In this example we create an object where the constructor parameters or populated based on the key value, as well as the column values from the columns named “State” and “Created”. For example, given that we inserted into this family like such:

 
val stateColumn   = Insert("Example" \ "StandardCF" \ "Key" \ "State" \ "this is my state")
val createdColumn = Insert("Example" \ "StandardCF" \ "Key" \ "Created" \ new Date)
session.batch(stateColumn :: createdColumn)

You could then retrieve this value and map it into a instance of MyObject like such:

 
val results  = session.list("Example" \ "StandardCF" \ "Key)
val myObject = Converter[MyObject](results)

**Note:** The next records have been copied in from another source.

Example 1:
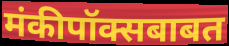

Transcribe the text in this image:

मंकीपॉक्सबाबत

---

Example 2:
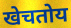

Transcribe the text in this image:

खेचतोय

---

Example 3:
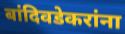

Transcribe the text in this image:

बांदिवडेकरांना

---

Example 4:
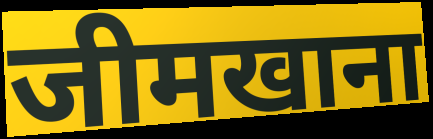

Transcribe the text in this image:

जीमखाना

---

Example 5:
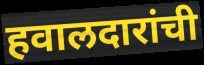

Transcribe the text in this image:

हवालदारांची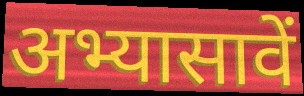
अभ्यासावें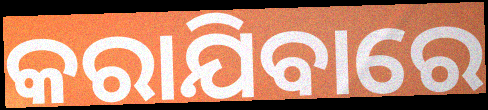
କରାଯିବାରେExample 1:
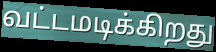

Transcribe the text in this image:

வட்டமடிக்கிறது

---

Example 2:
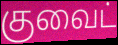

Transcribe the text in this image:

குவைட்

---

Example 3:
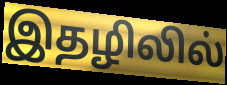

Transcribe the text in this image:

இதழிலில்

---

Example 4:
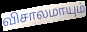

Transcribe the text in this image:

விசாலமாயும்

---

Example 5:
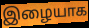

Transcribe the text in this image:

இழையாக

Which is dramatically easier that attempting to iterate over the columns yourself, map the byte arrays into values and determine how to create your object. To perform similar functions on super column families you need to add the @Super annotation at the class level. In doing so you can map the value of a super column into one of your constructors. An example may look like:

 
@Keyspace("Example")
@Family("SuperCF")
@Super
case class MyObject(@Key val key:String,
                    @SuperColumn val id:UUID, 
                    @Value("State") val state:String,
                    @Value("Created") val created:Date)

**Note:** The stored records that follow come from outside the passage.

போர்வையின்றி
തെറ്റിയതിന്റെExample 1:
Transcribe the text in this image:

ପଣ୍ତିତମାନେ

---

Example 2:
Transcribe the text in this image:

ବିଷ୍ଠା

If you run into a situation where a column may or may not be provided you can replace your usage of @Value with @Optional. In doing so your type must be of type scala.Option. If the value is provided in the Seq[Column] passed into the converter it will be set as Some, otherwise it will be set as none. When using @Optional you must provide the type of column, in addition to the column name as (due to type erasure) reflection is not able to infer the sub-type of Option. An example may look like:

 
@Keyspace("Example")
@Family("StandardCF")
case class MyObject(@Key val key:String, 
                    @Value("State") val state:String,
                    @Optional { val column="Created", val as=classOf[Date]) val created:Option[Date])

When using the Converter class there are a number of default serializers to convert objects to and from byte arrays. These include:

  • String
  • UUID
  • Int
  • Long
  • Boolean
  • Float
  • Double
  • Date

However – if you require an additional type (that doesn’t make sense to request as an official patch) then you can simply create your own instance of a Convert by passing in a Map[Class, Serializer]. If you go down this route you can obtain the current default Serializers in the Serializer#Default field.